There seems to be an exception to every rule, but… in this case it comes from outside the aviation rules and regulations we discussed above. Enter civil tort litigation.


While most owners and mechanics remain outside this legal process, there are some who get dragged in by no fault of their own. Within tort law, “duty of care” carries a huge weight in determining if a person’s action was negligent.


Simply stated, “duty of care” can be defined as the actions a reasonable person would take in a similar situation. However, it seems that in aviation tort cases a reasonable owner or mechanic exercising their duty of care should second guess or exceed the very rules and regulations that a “normal” owner/operator/ mechanic is instructed to strictly follow.


For example, a recent jury verdict placed blame on an owner/ operator for not replacing an existing FAA-certified fuel tank with an aftermarket “crash resistant” fuel tank because that was something a reasonable owner/operator would have done. It didn’t matter that the accident pilot improperly performed a pre-flight check, skipped a hover check, and left a critical hydraulic switch in the wrong position, directly causing the accident and subsequent fire.

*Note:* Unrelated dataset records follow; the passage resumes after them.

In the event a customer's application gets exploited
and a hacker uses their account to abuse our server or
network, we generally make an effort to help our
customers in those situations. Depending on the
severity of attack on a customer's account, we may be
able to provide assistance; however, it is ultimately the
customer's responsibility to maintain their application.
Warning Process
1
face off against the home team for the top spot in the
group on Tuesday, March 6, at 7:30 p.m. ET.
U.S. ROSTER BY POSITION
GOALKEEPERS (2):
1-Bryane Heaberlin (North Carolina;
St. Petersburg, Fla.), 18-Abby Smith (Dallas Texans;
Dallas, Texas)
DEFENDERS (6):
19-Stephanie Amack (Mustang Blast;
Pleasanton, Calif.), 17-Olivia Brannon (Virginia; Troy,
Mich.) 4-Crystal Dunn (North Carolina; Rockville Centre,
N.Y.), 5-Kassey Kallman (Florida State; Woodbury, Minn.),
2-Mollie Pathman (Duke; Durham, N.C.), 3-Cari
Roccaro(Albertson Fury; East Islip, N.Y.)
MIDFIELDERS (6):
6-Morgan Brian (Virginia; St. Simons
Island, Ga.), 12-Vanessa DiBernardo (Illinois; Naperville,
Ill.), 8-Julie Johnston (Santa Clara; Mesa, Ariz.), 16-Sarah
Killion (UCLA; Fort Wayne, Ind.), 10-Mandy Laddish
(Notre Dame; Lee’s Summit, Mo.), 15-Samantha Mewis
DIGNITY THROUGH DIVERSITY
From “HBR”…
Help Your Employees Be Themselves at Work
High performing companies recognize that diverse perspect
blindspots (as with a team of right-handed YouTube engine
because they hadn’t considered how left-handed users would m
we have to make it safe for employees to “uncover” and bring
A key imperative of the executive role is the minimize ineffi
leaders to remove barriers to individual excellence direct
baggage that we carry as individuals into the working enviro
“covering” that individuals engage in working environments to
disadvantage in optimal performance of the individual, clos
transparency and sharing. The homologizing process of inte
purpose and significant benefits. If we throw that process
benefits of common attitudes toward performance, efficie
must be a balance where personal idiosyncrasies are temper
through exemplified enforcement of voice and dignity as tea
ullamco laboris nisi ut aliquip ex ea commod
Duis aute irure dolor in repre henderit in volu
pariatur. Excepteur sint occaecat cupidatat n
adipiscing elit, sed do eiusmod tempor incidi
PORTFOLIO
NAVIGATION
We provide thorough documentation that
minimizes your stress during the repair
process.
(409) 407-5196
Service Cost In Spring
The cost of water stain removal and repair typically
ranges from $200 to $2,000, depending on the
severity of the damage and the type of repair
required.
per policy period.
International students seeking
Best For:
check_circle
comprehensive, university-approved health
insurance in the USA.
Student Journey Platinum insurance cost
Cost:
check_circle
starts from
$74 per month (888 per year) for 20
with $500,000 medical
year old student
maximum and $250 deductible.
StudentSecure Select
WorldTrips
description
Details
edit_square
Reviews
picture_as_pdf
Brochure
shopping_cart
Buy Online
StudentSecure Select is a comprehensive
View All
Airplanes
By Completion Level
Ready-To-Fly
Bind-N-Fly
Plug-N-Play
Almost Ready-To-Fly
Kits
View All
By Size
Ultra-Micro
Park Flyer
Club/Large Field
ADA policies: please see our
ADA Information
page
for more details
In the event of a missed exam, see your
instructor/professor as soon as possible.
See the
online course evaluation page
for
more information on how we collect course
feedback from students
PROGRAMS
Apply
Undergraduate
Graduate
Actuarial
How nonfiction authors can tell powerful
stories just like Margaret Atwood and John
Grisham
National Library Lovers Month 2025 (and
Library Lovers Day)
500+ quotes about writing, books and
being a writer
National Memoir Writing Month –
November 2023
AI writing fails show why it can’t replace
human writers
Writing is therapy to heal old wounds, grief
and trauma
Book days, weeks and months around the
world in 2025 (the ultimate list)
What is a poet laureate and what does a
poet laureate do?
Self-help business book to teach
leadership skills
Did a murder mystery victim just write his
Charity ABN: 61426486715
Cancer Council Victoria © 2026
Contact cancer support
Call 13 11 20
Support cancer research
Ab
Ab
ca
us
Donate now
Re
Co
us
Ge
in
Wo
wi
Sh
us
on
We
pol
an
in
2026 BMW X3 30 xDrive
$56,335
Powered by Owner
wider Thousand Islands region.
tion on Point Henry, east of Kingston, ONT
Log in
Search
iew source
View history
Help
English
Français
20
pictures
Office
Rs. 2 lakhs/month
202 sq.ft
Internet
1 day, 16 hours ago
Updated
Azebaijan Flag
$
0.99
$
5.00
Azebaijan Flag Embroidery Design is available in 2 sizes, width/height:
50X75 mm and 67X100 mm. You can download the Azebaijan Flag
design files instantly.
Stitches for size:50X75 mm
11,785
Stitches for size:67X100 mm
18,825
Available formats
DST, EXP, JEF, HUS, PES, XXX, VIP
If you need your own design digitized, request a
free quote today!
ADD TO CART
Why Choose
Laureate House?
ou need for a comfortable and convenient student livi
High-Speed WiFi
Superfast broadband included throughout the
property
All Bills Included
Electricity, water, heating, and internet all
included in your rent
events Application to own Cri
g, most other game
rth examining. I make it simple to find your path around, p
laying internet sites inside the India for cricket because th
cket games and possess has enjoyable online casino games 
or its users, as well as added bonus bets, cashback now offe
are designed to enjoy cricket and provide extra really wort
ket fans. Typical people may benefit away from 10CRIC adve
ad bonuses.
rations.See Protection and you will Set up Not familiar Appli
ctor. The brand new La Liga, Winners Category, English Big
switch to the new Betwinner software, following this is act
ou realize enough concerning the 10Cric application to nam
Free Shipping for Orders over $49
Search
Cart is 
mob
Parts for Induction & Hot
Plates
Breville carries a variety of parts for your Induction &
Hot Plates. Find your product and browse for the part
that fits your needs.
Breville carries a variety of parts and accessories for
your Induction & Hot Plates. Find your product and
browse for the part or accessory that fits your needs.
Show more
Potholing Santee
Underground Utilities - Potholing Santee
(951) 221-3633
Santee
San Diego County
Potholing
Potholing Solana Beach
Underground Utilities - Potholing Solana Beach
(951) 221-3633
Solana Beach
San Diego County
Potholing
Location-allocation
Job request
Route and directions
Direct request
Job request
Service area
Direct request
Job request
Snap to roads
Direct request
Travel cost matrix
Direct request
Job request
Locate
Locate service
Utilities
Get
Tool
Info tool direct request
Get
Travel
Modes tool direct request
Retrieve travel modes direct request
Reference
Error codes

It makes you wonder what a reasonable pilot would have done.


Mechanics are not immune either. There have been several tort cases where mechanics were faulted for not pursuing the compliance of OEM mandatory bulletins on aircraft under their care. As discussed previously, OEM bulletins are not regulatory required, and it is solely up to the owner to decide whether they are complied with.


Yet, in the litigation arena, a reasonable mechanic would research the applicable bulletins — at his own expense — and demand the owner comply with these bulletins or else. Now, we learned above where demanding something got a mechanic.


As you can see, regardless of who’s in charge of maintenance and inspection of an aircraft, it will remain an unsettled topic of discussion in certain venues. I guess it all depends on what is reasonable to you.